(Stored records)
- - - - -

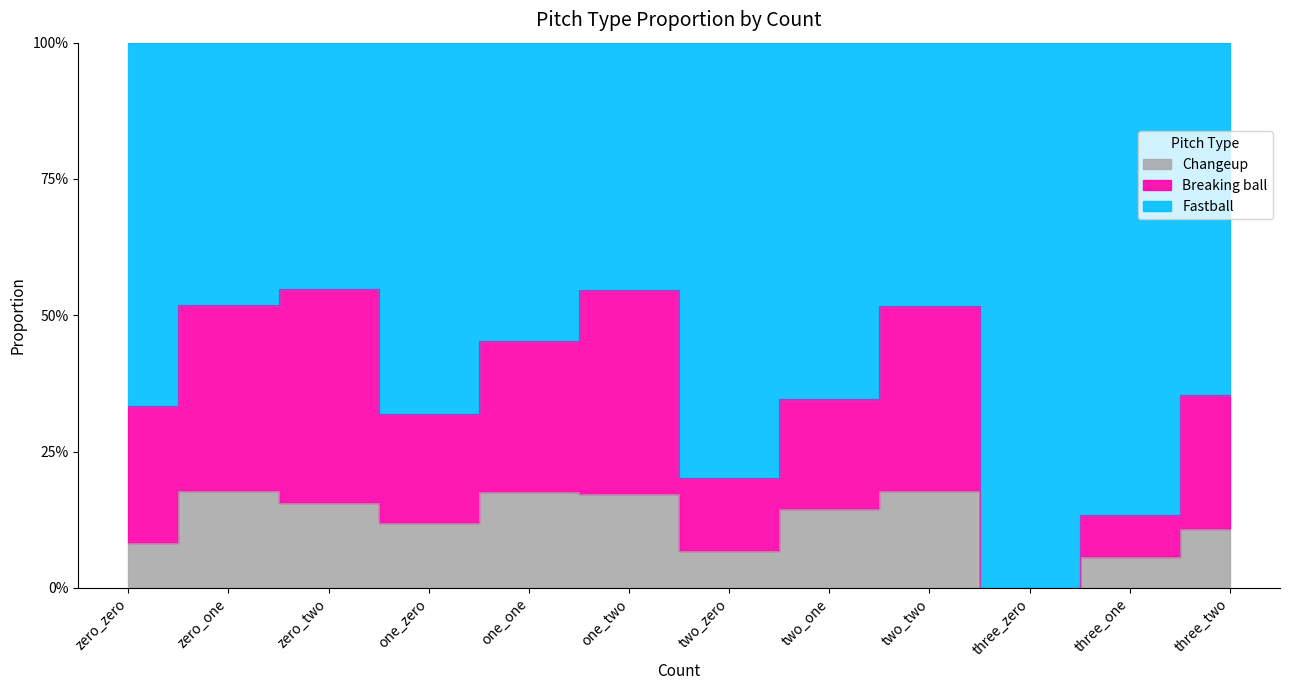

How many interior local peaks does the Changeup series have?

3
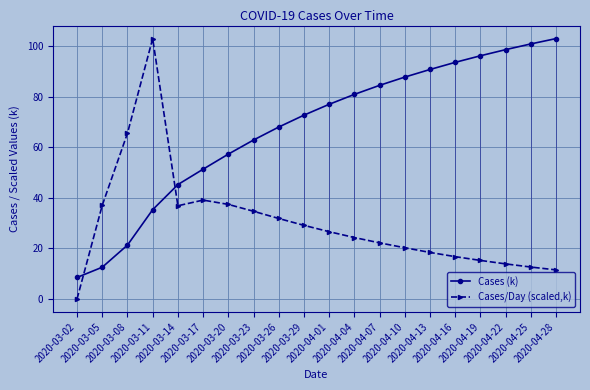

True or false: Cases (k) and Cases/Day (scaled,k) intersect in this chart.

True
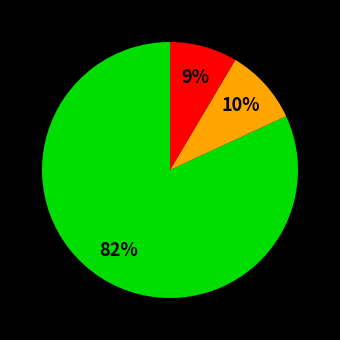

Is there any slice that represents more than half of the pie?

Yes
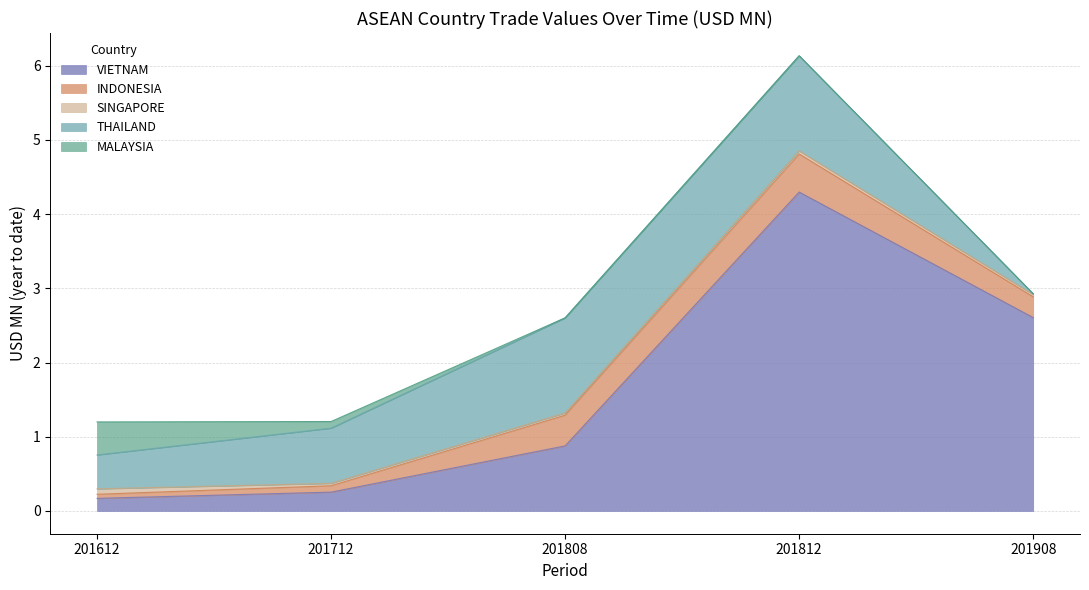

What position from the right is INDONESIA?

4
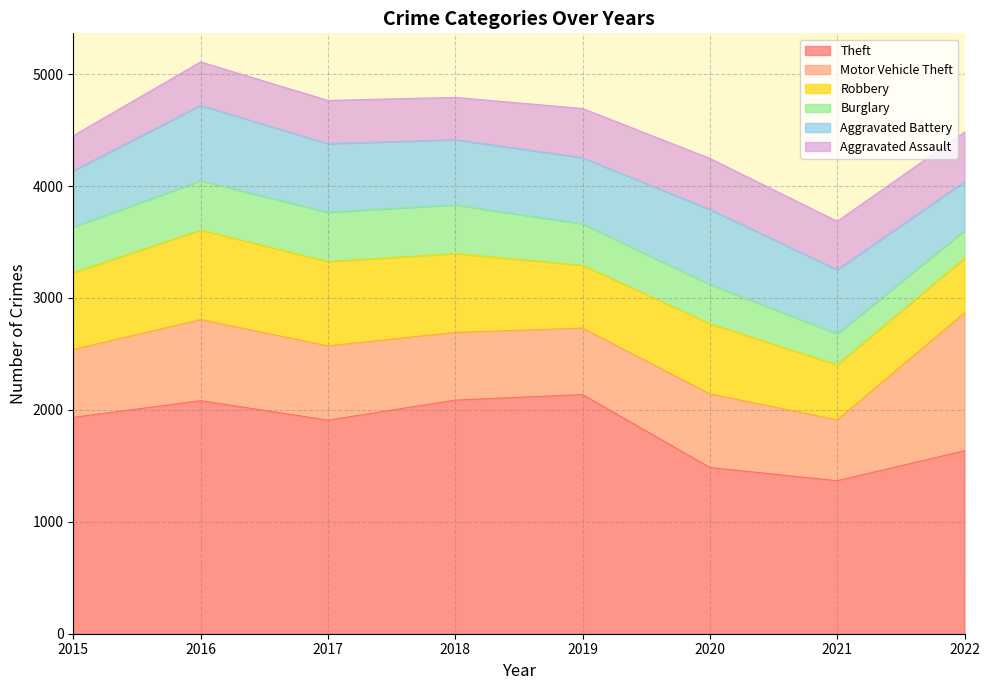

Between 2020 and 2016, which is larger?

2016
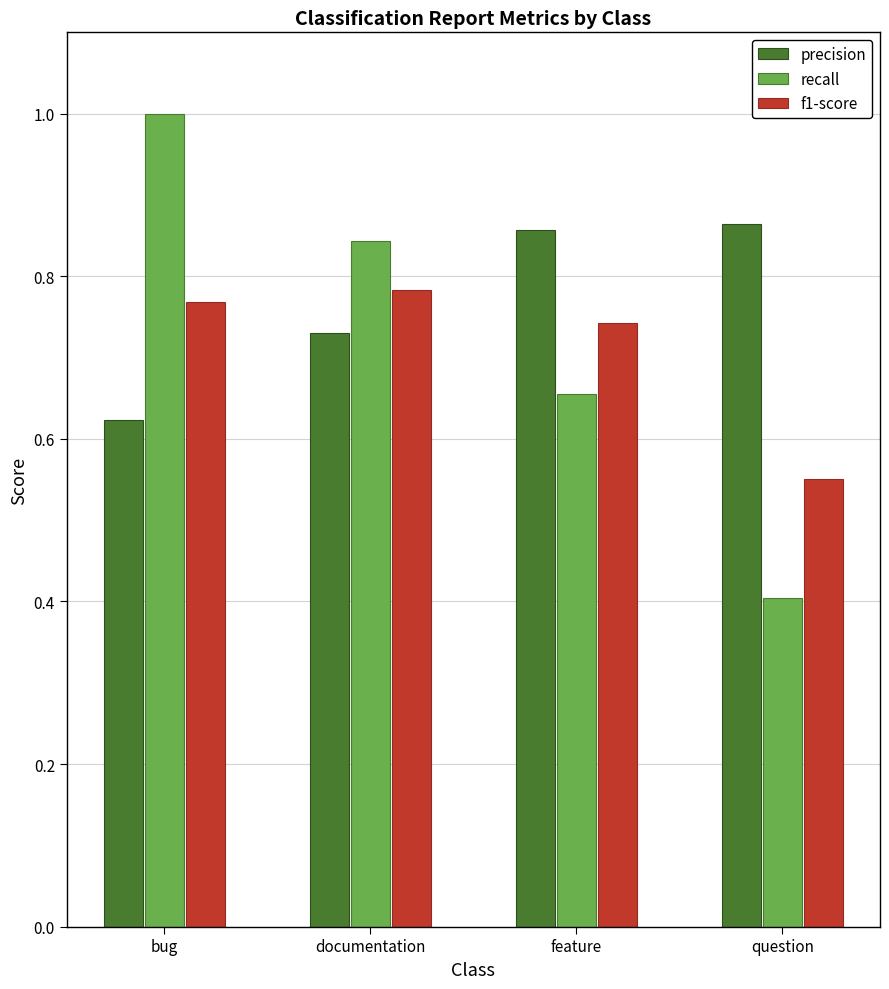

What is the label of the 2nd bar from the right?

feature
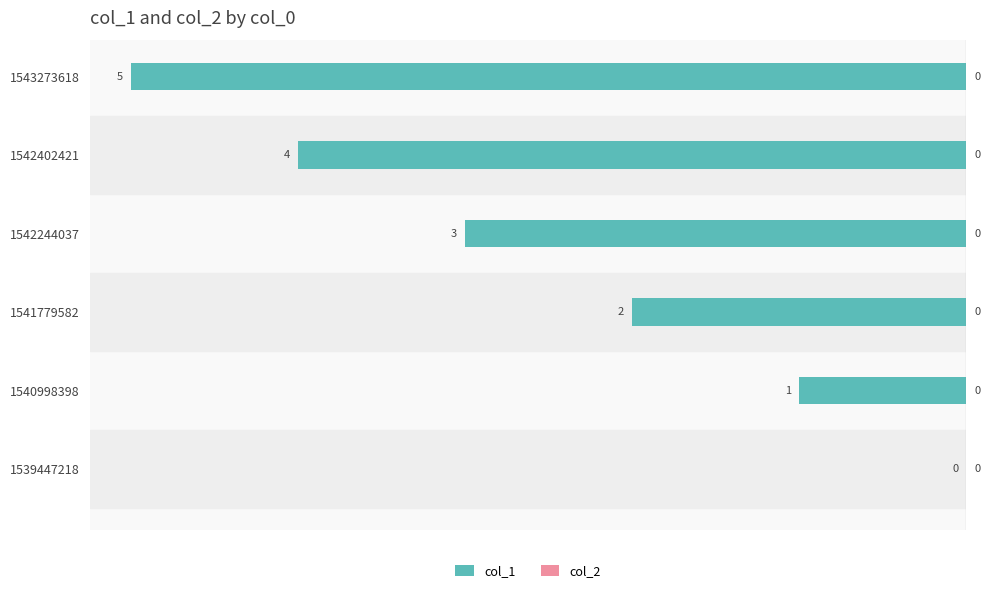

What is the sum of all values?

-15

- - - - -

[Work to be completed] Pick out each line of the listing above that contains the word "from" and copy those lines.

[Result for this exercise]
What position from the right is INDONESIA?
What is the label of the 2nd bar from the right?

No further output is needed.